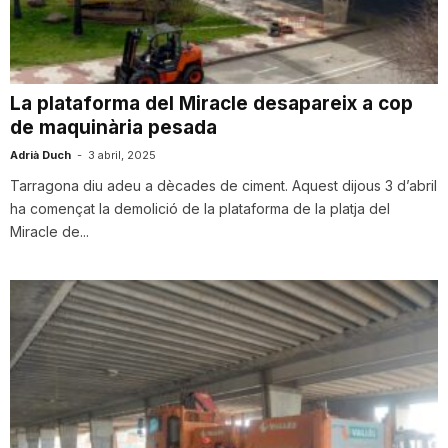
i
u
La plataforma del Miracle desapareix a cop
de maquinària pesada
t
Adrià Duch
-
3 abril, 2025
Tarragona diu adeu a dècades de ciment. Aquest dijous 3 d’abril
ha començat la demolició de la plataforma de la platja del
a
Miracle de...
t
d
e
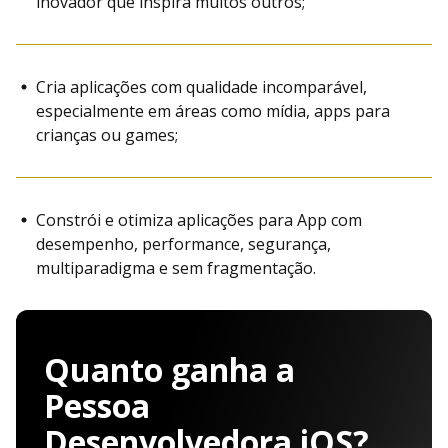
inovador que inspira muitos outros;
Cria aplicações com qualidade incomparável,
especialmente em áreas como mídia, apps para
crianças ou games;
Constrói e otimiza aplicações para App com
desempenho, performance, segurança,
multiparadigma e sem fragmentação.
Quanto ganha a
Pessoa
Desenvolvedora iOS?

--

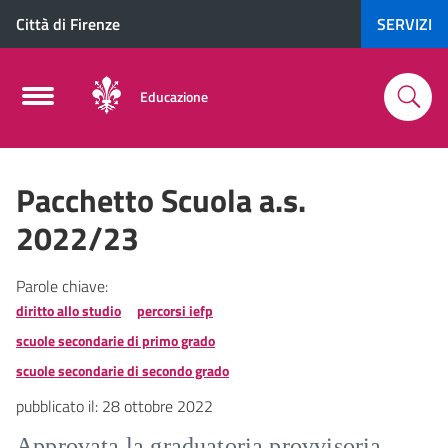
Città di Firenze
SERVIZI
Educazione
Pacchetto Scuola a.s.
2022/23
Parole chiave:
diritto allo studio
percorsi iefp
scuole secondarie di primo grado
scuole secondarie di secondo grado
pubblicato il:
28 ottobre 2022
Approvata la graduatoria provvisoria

• **ASSIGNED TASK**
Of all the entries above, retype exactly the lines from the line with "Città di Firenze" to the line with "Approvata la graduatoria provvisoria", both included, and no others.

• **ANSWER BOX**
Città di Firenze
SERVIZI
Educazione
Pacchetto Scuola a.s.
2022/23
Parole chiave:
diritto allo studio
percorsi iefp
scuole secondarie di primo grado
scuole secondarie di secondo grado
pubblicato il:
28 ottobre 2022
Approvata la graduatoria provvisoria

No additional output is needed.